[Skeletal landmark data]
════════════════
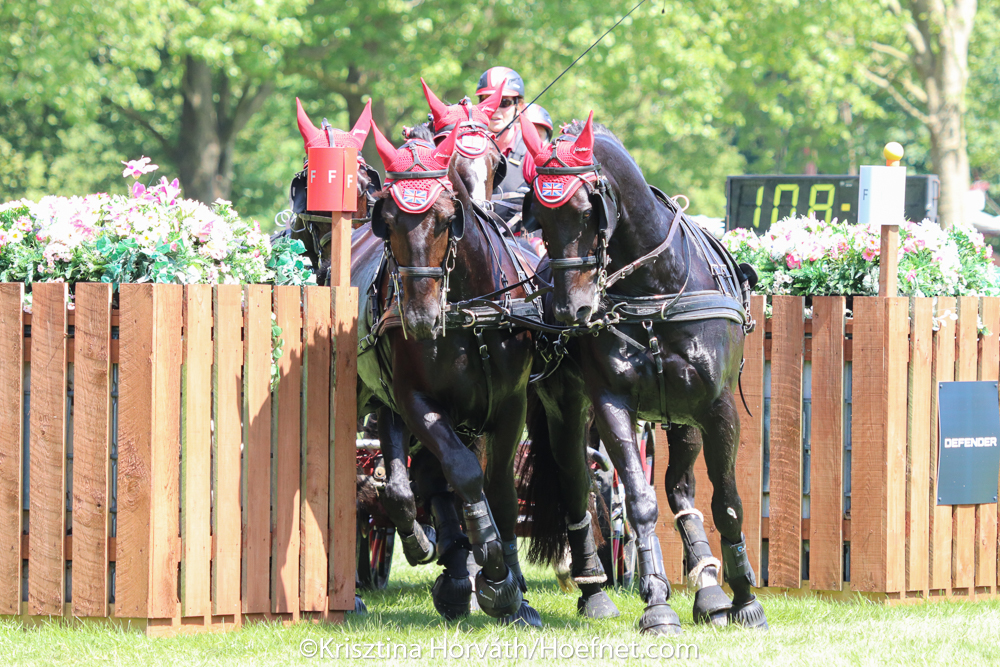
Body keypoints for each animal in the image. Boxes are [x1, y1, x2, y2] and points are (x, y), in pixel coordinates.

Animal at [517, 112, 767, 633]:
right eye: (541, 218)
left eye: (587, 211)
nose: (570, 310)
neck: (656, 289)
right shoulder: (611, 403)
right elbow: (638, 499)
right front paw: (656, 602)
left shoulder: (715, 408)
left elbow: (726, 504)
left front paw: (745, 599)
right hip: (567, 410)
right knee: (579, 484)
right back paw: (594, 588)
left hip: (682, 418)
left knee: (681, 487)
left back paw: (709, 587)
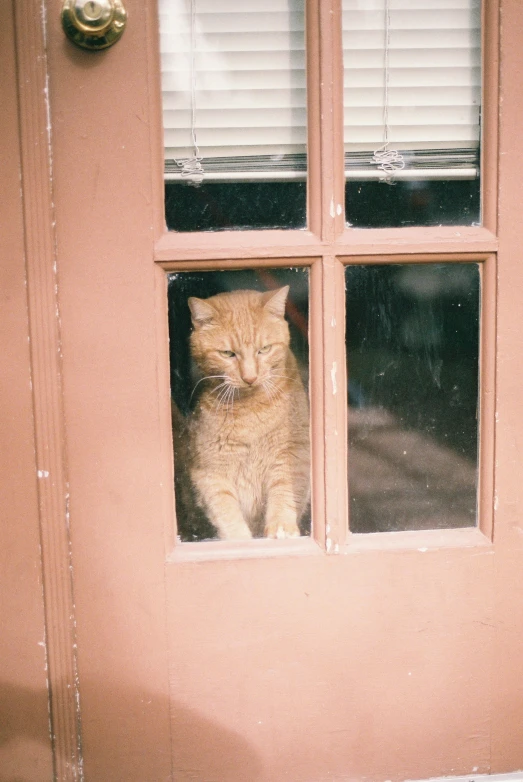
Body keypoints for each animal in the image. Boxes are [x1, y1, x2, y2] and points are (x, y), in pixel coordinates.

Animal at [184, 286, 310, 540]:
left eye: (264, 349)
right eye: (227, 353)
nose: (249, 377)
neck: (251, 408)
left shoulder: (292, 454)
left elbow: (283, 492)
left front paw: (281, 527)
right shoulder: (210, 472)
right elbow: (225, 511)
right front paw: (239, 540)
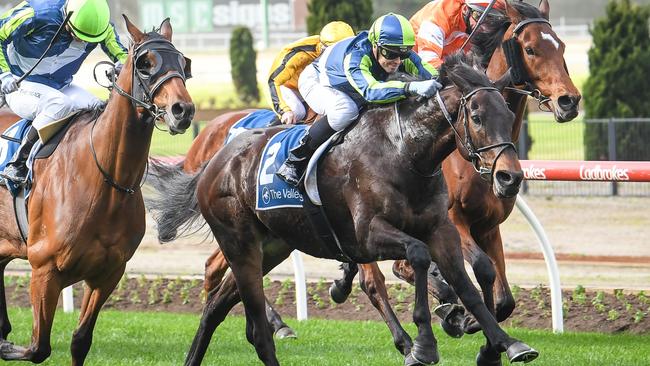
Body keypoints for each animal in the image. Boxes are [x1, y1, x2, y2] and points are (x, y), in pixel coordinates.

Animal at [0, 16, 194, 364]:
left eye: (184, 63)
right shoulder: (44, 269)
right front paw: (6, 345)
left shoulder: (108, 272)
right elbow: (37, 347)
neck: (106, 180)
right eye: (145, 64)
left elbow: (79, 341)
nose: (182, 110)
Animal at [148, 53, 536, 366]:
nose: (510, 177)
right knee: (255, 330)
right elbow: (418, 255)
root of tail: (215, 160)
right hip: (239, 244)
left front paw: (502, 344)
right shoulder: (366, 236)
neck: (404, 151)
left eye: (507, 113)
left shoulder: (441, 228)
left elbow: (469, 282)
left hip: (270, 248)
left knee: (216, 308)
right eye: (477, 116)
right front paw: (424, 344)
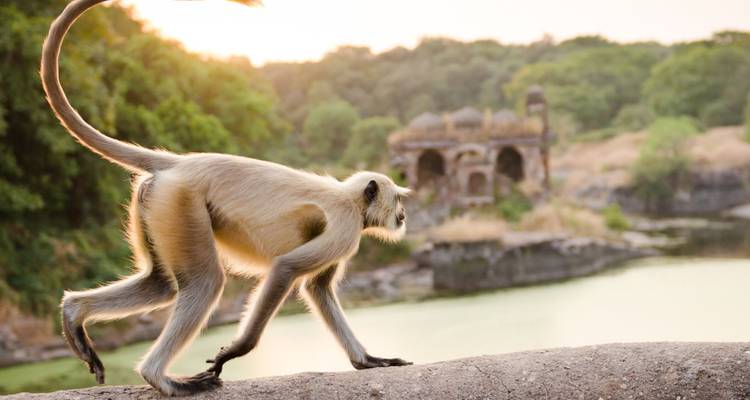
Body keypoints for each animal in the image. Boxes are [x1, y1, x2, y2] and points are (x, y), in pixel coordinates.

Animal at [42, 0, 412, 396]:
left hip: (156, 204)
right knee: (205, 282)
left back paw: (74, 313)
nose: (404, 214)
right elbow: (286, 269)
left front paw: (367, 360)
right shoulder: (346, 226)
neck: (351, 198)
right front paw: (235, 351)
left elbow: (317, 288)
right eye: (398, 200)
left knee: (160, 284)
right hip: (181, 203)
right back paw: (160, 378)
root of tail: (180, 163)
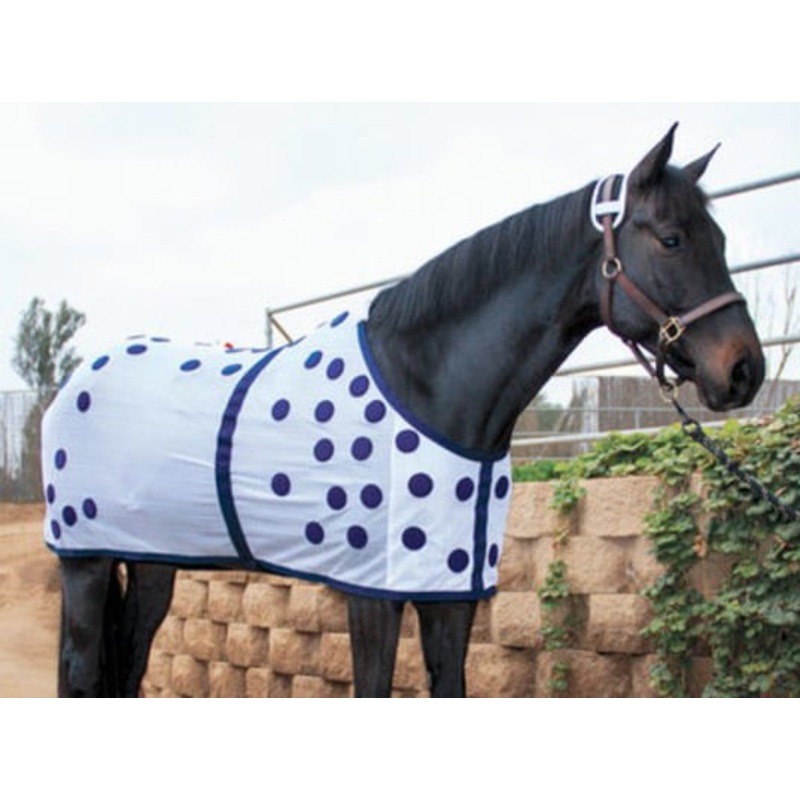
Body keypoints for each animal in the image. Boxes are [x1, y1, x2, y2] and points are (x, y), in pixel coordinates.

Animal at [43, 123, 765, 697]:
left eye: (722, 238)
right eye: (671, 239)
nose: (745, 370)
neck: (428, 387)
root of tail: (76, 380)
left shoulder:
════════════════
• **Your objective**
Would you restate, exactly and with no pictures, the lines of the entries above from the one containing "right hip: (567, 410)" through the one containing "neck: (106, 180)"?

• **Response to the task**
right hip: (567, 410)
right knee: (579, 484)
right back paw: (594, 588)
left hip: (682, 418)
left knee: (681, 487)
left back paw: (709, 587)
Body keypoints for each animal in the image. Boxes are [x1, y1, x2, y2] and points are (x, y), in pixel coordinates.

Animal at [184, 286, 310, 540]:
left eye: (264, 349)
right eye: (227, 353)
nose: (249, 377)
neck: (251, 408)
left shoulder: (292, 454)
left elbow: (283, 492)
left front paw: (281, 527)
right shoulder: (210, 472)
right elbow: (225, 511)
right front paw: (239, 540)
Body keypoints for each animal in the image. Boxes are [x1, y1, x2, y2] and points are (x, y), in pixel coordinates.

Animal at [0, 16, 194, 364]:
left eye: (184, 63)
right shoulder: (44, 269)
right front paw: (6, 345)
left shoulder: (108, 272)
right elbow: (37, 347)
neck: (106, 180)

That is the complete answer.